Получилось! Окно закрылось…
И за окном появляется тень.
Черный гость уже здесь. Сейчас разобьет окно, а в таком вое ветра соседи от звона бьющегося стекла не проснутся.
И некуда бежать. Она должна остаться здесь. Это ее кара.
Это кара её. Этажом ниже спят дети. Она должна теперь не пустить черного гостя вниз.
Страшно как, господи! Страшно как!
И сердце стучит едва ли не сильнее, чем в день взрыва, когда они с Йоханесом бежали с другого берега реки Схи к мастерским.
С Йоханесом…
Ей показалось? Или нет?
Черное лицо в четко прочерченном проеме окна.
Луну снова закрыли тучи. Свет ее совсем слаб.
И уже не отскакивает от пугающего окна, а тянется к нему.

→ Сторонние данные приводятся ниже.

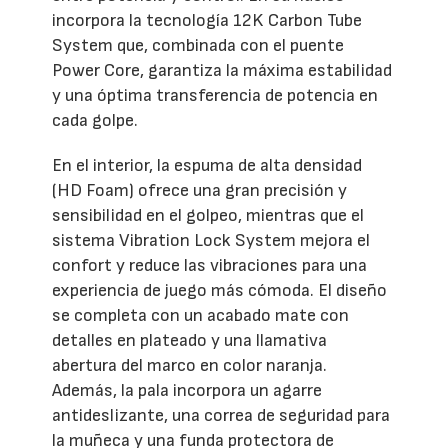
incorpora la tecnología 12K Carbon Tube
System que, combinada con el puente
Power Core, garantiza la máxima estabilidad
y una óptima transferencia de potencia en
cada golpe.
En el interior, la espuma de alta densidad
(HD Foam) ofrece una gran precisión y
sensibilidad en el golpeo, mientras que el
sistema Vibration Lock System mejora el
confort y reduce las vibraciones para una
experiencia de juego más cómoda. El diseño
se completa con un acabado mate con
detalles en plateado y una llamativa
abertura del marco en color naranja.
Además, la pala incorpora un agarre
antideslizante, una correa de seguridad para
la muñeca y una funda protectora de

Прикладывает ладони к стеклу.
И…
Час после полуночи
И… смотрит прямо в глаза Йоханесу.
— На что ты надеялась? Что стиль Ханса можно перепутать с другим? Случайно. В неярком свете?
Как объяснить бывшему ученику мужа на что она надеялась… Ни на что. Но если не получится объяснить Йону, не получится объяснить никому.
Окно снова открыто и общими усилиями закрыто. Йоханес запрыгнул в комнату и хочет ее обнять.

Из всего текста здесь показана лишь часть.